● **Available data**

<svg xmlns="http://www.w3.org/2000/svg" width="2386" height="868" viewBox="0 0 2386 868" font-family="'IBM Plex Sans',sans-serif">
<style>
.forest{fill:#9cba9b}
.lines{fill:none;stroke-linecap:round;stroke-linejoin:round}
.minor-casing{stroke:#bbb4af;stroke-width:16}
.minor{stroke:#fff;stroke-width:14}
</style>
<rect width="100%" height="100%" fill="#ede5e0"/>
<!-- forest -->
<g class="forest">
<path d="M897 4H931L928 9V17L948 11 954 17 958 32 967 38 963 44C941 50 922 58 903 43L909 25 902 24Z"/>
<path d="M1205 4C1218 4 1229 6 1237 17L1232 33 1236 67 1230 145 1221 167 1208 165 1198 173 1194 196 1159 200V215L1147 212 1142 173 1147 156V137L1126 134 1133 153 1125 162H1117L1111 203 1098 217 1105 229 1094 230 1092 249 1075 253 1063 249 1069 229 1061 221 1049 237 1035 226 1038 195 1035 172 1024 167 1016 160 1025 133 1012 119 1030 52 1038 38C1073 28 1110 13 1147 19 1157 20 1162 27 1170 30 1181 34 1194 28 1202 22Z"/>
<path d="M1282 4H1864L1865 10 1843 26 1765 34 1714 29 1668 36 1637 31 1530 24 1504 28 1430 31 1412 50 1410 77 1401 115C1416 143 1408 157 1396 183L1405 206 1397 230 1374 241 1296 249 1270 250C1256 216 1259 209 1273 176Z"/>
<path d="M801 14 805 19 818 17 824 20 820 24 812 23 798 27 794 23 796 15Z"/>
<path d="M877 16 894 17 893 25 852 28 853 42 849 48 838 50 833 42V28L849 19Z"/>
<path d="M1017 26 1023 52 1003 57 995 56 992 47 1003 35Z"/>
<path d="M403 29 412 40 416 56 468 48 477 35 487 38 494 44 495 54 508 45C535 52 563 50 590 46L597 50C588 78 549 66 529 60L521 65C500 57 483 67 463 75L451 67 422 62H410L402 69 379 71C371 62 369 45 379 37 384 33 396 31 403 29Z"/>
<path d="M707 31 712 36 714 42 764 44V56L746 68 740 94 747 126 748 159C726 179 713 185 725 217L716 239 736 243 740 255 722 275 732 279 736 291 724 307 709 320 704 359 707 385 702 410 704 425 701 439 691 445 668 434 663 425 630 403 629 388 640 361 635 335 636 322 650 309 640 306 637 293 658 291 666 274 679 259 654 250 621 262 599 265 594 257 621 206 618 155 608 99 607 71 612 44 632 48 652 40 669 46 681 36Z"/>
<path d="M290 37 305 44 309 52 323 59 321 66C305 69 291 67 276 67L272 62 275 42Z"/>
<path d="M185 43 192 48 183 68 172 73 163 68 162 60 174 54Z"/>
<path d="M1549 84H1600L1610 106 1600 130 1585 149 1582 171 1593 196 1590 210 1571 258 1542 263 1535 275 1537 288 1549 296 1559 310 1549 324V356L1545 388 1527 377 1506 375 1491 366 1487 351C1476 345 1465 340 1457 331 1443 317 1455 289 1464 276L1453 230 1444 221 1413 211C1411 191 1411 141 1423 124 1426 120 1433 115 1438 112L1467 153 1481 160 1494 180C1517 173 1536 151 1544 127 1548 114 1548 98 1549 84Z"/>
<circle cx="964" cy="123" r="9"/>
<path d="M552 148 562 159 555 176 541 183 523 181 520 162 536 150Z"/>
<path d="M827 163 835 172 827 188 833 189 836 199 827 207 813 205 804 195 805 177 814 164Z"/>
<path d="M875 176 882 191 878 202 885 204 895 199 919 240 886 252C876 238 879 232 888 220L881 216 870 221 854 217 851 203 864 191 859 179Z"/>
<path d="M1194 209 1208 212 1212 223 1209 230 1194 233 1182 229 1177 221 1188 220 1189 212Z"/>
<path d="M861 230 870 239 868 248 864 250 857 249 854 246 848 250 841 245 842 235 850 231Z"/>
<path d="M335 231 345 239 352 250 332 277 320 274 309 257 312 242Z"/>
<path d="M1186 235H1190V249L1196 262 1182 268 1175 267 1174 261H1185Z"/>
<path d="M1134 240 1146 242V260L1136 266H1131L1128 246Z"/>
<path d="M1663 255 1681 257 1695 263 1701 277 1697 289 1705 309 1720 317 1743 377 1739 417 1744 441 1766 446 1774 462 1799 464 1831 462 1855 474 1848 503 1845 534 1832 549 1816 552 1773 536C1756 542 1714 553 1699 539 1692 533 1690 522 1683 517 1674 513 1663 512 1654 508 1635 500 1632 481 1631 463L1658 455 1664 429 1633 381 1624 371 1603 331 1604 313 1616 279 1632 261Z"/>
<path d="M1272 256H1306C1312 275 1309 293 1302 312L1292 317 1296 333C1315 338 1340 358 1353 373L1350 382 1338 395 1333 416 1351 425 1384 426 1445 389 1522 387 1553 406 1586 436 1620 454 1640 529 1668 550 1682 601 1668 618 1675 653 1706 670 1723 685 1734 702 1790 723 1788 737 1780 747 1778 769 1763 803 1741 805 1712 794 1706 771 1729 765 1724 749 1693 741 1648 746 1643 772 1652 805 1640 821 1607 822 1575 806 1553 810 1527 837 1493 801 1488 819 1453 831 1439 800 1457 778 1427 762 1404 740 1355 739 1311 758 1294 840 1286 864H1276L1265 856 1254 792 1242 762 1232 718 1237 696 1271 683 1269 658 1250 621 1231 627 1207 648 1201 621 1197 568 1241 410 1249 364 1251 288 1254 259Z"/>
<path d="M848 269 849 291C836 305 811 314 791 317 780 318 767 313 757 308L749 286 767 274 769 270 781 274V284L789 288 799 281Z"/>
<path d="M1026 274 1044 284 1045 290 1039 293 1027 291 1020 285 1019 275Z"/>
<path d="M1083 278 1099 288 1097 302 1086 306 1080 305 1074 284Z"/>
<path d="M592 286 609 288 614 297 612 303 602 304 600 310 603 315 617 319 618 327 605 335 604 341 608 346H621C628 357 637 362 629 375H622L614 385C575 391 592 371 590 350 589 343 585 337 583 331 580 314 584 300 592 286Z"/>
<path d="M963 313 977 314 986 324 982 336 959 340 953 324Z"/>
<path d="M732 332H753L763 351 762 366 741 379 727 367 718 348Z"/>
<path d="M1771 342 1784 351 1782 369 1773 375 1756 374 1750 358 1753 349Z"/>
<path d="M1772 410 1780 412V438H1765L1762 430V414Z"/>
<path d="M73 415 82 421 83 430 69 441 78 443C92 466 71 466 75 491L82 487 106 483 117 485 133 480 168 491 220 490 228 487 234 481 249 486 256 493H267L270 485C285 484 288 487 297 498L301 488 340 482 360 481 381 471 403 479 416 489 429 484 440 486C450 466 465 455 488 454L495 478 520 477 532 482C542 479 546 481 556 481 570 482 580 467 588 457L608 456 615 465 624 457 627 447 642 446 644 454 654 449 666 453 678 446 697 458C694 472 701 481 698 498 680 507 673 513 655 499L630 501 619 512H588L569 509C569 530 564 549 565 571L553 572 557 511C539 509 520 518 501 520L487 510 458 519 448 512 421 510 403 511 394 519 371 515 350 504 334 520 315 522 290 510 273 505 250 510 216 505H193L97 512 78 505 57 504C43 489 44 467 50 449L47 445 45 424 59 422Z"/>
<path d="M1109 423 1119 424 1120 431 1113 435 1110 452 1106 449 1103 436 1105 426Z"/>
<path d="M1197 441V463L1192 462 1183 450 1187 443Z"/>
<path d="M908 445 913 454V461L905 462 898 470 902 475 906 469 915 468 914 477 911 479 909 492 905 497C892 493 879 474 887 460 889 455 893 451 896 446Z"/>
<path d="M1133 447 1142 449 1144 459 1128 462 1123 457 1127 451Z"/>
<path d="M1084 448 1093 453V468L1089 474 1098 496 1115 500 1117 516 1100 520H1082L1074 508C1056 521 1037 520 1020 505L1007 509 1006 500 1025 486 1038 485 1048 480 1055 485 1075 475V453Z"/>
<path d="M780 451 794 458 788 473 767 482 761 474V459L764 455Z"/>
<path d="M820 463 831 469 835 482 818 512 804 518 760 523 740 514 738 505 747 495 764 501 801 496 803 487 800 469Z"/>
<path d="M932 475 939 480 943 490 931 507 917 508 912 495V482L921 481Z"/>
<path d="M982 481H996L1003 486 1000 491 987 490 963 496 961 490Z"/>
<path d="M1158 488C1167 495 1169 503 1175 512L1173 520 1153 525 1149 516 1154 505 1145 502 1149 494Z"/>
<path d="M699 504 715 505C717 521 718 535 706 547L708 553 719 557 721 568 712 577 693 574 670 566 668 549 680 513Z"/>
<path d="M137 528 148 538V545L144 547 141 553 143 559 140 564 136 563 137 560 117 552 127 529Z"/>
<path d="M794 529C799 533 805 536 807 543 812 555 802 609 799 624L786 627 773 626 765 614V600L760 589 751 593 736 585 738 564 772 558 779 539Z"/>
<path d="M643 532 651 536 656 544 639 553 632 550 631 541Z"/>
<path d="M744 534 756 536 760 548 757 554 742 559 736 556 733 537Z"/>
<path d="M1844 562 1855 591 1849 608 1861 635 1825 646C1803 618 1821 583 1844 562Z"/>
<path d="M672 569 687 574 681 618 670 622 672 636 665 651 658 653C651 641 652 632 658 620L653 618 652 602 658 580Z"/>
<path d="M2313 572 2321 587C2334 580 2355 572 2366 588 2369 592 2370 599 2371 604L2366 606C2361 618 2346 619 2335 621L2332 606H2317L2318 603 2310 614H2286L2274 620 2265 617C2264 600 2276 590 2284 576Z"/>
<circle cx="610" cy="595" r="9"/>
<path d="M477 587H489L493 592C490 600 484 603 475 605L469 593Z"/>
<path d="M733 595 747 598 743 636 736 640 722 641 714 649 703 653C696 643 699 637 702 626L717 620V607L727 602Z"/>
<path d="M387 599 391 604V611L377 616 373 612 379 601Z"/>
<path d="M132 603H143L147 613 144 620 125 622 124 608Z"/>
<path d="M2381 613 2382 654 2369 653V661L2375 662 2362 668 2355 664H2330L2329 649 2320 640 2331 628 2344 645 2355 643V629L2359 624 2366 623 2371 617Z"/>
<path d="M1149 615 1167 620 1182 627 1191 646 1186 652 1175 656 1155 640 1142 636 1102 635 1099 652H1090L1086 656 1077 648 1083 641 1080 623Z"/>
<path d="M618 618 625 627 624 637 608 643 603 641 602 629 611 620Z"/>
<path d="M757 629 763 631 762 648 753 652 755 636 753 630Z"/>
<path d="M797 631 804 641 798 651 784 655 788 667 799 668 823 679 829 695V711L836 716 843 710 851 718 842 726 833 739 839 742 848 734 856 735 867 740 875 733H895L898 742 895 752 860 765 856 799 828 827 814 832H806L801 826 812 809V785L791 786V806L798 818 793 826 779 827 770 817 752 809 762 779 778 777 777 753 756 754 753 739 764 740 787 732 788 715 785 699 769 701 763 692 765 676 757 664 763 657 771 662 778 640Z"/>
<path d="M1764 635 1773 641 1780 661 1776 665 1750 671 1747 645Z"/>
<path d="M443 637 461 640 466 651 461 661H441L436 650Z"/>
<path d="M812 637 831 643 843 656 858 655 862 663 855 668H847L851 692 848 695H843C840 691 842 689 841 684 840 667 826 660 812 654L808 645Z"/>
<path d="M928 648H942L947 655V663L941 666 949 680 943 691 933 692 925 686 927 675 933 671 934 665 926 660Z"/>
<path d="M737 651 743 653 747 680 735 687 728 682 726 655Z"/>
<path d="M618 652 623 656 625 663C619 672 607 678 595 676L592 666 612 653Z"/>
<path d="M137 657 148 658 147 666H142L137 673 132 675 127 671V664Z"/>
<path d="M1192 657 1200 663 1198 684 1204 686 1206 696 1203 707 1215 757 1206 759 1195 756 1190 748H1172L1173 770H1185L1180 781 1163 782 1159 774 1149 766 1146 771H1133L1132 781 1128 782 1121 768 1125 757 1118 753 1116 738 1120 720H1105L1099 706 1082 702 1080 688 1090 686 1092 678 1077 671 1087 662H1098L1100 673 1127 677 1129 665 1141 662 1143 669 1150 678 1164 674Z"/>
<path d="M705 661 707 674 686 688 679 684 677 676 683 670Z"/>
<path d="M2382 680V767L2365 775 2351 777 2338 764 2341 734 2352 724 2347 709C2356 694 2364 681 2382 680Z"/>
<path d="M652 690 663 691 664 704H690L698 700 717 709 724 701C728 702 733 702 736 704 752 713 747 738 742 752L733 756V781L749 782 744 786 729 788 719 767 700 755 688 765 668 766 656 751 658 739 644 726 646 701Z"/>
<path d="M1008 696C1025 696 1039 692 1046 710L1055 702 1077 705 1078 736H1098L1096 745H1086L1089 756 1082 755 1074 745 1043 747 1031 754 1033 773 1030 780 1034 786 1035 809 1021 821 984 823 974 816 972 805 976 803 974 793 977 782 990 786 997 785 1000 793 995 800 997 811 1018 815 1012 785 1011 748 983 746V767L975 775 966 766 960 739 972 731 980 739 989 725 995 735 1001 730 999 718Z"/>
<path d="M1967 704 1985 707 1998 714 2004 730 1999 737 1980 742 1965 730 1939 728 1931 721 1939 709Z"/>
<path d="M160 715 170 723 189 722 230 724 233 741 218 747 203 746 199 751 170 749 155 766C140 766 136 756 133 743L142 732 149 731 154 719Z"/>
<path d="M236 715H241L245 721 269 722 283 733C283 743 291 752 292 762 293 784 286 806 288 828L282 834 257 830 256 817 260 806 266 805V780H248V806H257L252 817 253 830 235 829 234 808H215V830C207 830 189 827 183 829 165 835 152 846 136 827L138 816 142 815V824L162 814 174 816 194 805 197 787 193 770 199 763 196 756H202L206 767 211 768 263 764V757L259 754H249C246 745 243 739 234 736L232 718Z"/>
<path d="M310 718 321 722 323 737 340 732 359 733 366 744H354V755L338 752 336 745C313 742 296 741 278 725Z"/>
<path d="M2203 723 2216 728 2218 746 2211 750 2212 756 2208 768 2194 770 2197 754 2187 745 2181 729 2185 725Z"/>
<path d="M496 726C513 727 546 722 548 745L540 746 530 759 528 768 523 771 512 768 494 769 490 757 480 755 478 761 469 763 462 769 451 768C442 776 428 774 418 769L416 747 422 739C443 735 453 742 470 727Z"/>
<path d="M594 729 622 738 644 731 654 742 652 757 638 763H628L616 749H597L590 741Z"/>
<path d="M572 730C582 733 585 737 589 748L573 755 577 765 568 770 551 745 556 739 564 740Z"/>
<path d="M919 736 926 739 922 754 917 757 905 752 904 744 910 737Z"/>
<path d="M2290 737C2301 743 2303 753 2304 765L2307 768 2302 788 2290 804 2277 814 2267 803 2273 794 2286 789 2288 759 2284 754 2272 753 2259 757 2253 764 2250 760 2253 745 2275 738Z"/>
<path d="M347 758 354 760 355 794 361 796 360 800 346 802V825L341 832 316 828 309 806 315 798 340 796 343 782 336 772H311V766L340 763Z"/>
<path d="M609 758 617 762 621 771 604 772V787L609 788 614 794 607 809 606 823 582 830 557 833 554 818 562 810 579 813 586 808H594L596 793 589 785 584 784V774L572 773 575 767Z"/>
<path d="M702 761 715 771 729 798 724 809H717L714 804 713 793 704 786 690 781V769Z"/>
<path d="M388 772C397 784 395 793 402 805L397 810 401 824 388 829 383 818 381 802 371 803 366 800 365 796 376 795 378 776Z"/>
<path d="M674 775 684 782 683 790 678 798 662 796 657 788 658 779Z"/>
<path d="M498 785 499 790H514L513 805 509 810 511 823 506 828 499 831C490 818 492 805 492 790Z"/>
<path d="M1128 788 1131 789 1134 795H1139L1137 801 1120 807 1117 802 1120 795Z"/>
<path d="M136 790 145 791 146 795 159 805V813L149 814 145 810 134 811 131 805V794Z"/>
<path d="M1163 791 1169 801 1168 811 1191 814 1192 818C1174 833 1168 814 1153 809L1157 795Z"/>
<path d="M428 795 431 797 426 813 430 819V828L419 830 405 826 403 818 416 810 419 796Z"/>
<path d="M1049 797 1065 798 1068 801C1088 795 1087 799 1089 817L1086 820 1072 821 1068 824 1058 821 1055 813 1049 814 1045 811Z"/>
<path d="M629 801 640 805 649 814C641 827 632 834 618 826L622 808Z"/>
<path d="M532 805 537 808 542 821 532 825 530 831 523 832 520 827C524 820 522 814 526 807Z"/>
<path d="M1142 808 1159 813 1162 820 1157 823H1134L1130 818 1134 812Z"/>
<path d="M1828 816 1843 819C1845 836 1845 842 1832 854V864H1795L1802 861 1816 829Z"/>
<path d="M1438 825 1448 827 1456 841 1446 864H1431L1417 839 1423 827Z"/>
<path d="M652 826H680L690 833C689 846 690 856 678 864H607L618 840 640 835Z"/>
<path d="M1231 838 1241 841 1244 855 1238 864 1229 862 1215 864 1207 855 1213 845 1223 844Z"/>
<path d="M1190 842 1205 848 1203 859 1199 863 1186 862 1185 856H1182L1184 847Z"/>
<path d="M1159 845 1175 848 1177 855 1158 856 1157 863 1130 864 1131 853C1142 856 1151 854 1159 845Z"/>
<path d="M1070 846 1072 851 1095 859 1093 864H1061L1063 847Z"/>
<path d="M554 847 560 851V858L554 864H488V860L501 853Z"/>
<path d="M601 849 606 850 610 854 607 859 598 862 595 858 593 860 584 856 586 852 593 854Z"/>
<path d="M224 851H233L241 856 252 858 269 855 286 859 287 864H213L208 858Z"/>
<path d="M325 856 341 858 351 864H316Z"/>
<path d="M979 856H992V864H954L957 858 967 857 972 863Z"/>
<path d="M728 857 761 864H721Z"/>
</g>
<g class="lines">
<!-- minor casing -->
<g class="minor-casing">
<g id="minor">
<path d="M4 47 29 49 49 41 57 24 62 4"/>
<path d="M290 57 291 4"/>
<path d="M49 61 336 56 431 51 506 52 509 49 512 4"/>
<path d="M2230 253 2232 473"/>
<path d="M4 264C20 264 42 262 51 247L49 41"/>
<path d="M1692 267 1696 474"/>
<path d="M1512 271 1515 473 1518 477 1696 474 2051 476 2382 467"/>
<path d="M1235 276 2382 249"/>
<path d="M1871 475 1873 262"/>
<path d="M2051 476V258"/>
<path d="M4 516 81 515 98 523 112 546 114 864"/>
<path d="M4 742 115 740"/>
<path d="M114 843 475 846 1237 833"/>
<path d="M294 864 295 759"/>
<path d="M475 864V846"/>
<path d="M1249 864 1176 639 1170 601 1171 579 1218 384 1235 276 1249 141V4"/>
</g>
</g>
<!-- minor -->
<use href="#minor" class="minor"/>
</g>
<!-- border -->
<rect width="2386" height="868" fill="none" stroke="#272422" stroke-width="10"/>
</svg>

● **Task description**
Check each line of the records above for the string "lines", and report every line that has it.

● **Written response**
.lines{fill:none;stroke-linecap:round;stroke-linejoin:round}
<g class="lines">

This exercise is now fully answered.